A star is a huge ball of mostly hydrogen that has compacted from gravity until it gets so hot that the hydrogen starts to fuse into helium.
You may have noticed that when you pump up the tire on a bicycle, the tire can get warm. This heat comes from the act of squeezing the air into the tire. When gravity starts to compress a cloud of hydrogen gas it gets hot in the same way. But there is a lot more hydrogen so it gets much hotter. Eventually it gets so hot that it becomes like a hydrogen bomb and starts making helium and releasing enormous amounts of energy. When it first fuses hydrogen into helium it becomes a star.
Even the biggest planets are much smaller than stars. Planets never fuse hydrogen. But big planets like Jupiter do get hot from gravity's compression of gas. Jupiter, Saturn, Uranus, and Neptune are all much hotter than they would be if they were warmed only by the Sun.
Stars are basically giant hydrogen bombs held together by their own gravity.
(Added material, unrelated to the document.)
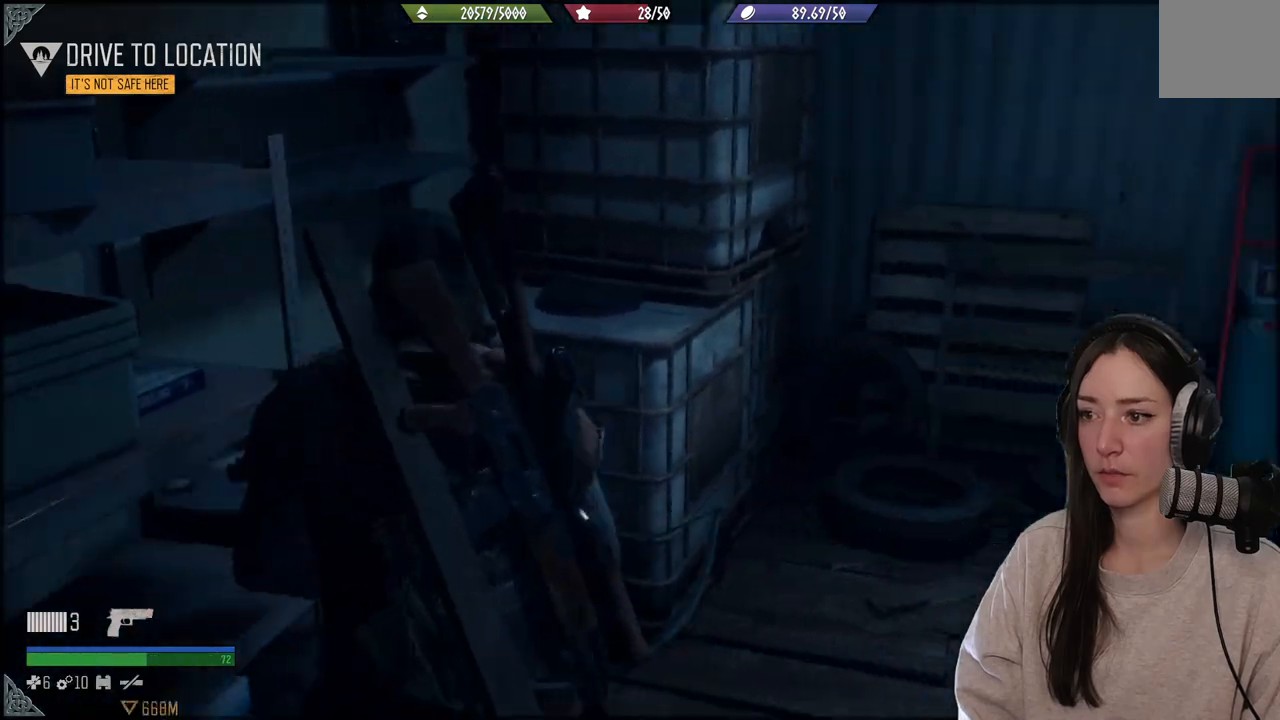
{"buttons": [], "left_stick": "up-right", "right_stick": "center", "events": [[167, "right_stick", "center"]]}
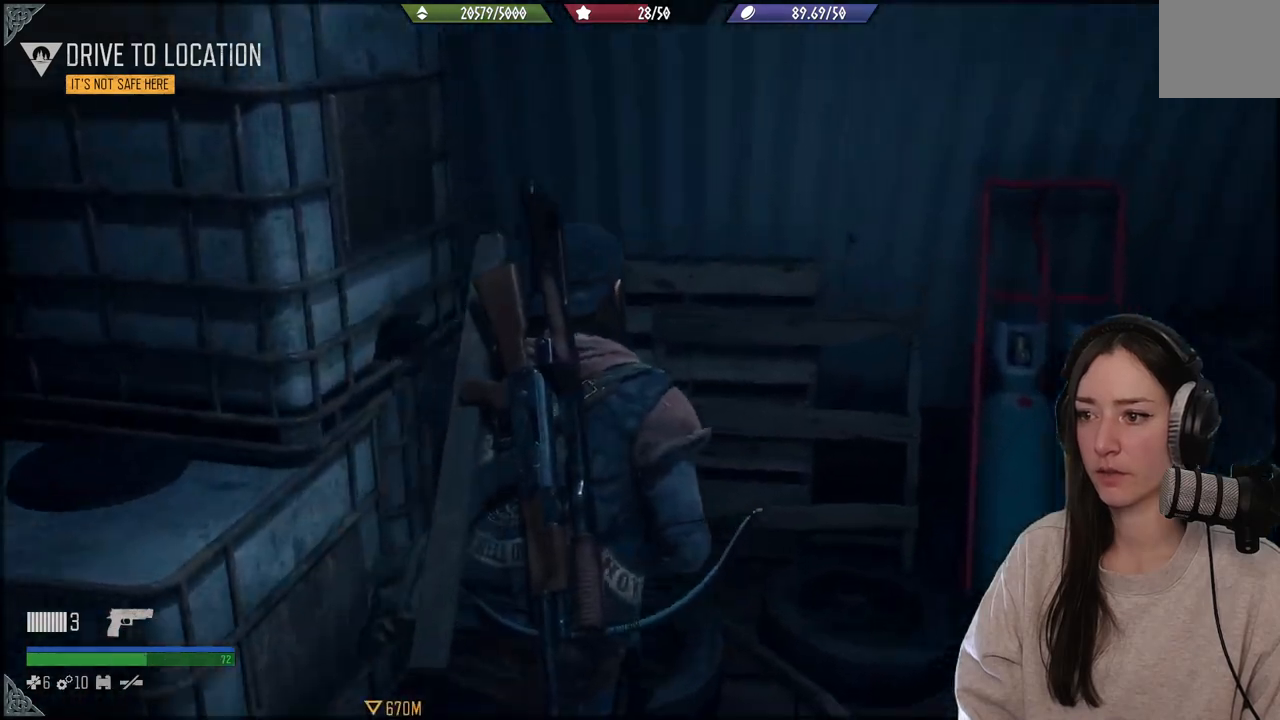
{"buttons": [], "left_stick": "down-right", "right_stick": "down-right", "events": [[17, "left_stick", "right"], [17, "right_stick", "down-right"], [133, "left_stick", "down-right"]]}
The pressure of gravity that holds the hydrogen together is enough to ignite nuclear fusion reactions within the stars, which heats them up and causes them to shine.
Planets are objects the gravity of which is not sufficient to cause the pressures and temperatures needed to cause nuclear fusion of hydrogen. Consequently, planets do not shine; they only reflect light that lands upon them from objects that emit light (like stars).
The Earth is an example of a planet. The Sun is an example of a star.